### TEXT PROVIDED
——————————

Microsoft tunes Windows Embedded for real time

by Rick Merritt , TechOnline India - October 28, 2011

Windows Embedded Compact will get boosted real-time capabilities and a slimmer footprint with a release due before June.

Windows Embedded Compact will get boosted real-time capabilities and a slimmer footprint with a release due before June, a Microsoft executive said at the ARM TechCon here.

In a separate keynote, an Oracle executive reiterated the company's commitment to consolidate fragmented versions of Java in 2013 releases. The new software also will be more modular, opening the door to configurations with significantly smaller footprints or more new features. Java's role in the hot area of tablets, however, is still uncertain.

The 2012 update of Windows Embedded Compact will sport an updated kernel, faster file system and broader hardware support, said Dan Javnozon, a group product manager for Windows Embedded, speaking in a keynote here.

The software also will support Microsoft's Visual Studio 2010, an updated browser, Sliverlight--Microsoft's media authoring program--and a choice of input methods, presumably including multi-touch displays.

 

 

In a brief interview after the keynote, Javnozon (pictured above) declined to provide any specifics about the real time support or code size for the release. The hardware support will include chips from Freescale, Nvidia, Texas Instruments and others.

Microsoft also plans an interim update for the current Compact 7. It will be released before the end of the year, he said.
Separately, Oracle reiterated its promise to consolidate four versions of Java down to three with a set of releases coming in 2013.

With Java Micro Edition for embedded systems there is "some fragmentation here," said Henrik Stahl, senior director for product management in Oracle's Java group. "We don’t like the fact this has diverged, so we want to bring all of Java together," he said in his keynote.

——————————

### INFORMATION SHOWN
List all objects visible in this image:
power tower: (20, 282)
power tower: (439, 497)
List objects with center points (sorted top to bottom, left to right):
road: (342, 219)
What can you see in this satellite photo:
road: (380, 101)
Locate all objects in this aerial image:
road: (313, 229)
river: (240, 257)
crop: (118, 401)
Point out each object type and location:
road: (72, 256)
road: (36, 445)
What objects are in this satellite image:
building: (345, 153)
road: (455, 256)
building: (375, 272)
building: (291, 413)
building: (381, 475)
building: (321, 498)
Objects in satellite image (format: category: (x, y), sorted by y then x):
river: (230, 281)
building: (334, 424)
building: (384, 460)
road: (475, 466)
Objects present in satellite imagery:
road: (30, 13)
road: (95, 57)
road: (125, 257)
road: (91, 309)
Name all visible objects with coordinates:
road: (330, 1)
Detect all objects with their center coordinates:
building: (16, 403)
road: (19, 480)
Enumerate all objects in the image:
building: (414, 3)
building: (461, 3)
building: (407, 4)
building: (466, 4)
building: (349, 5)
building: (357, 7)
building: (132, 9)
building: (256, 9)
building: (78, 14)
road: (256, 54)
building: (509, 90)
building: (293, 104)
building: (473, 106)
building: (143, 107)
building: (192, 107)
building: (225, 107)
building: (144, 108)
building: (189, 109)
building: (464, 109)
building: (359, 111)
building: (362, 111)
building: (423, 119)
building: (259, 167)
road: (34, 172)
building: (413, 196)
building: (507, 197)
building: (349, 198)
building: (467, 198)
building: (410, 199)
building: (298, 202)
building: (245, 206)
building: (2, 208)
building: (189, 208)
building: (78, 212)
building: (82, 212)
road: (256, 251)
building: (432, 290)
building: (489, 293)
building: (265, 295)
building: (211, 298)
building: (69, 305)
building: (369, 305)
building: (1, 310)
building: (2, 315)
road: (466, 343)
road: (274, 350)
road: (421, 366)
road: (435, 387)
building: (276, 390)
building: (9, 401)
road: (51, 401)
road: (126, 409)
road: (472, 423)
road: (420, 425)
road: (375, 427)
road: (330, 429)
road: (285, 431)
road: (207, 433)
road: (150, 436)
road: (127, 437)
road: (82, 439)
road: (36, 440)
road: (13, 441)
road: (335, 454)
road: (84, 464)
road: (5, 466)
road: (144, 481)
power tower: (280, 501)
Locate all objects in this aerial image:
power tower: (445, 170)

——————————

### EXERCISE
Retype the passage of the Windows Embedded article above, starting at "The 2012 update" and ending at "Instruments and others.".

### ANSWER AREA
The 2012 update of Windows Embedded Compact will sport an updated kernel, faster file system and broader hardware support, said Dan Javnozon, a group product manager for Windows Embedded, speaking in a keynote here.

The software also will support Microsoft's Visual Studio 2010, an updated browser, Sliverlight--Microsoft's media authoring program--and a choice of input methods, presumably including multi-touch displays.

 

 

In a brief interview after the keynote, Javnozon (pictured above) declined to provide any specifics about the real time support or code size for the release. The hardware support will include chips from Freescale, Nvidia, Texas Instruments and others.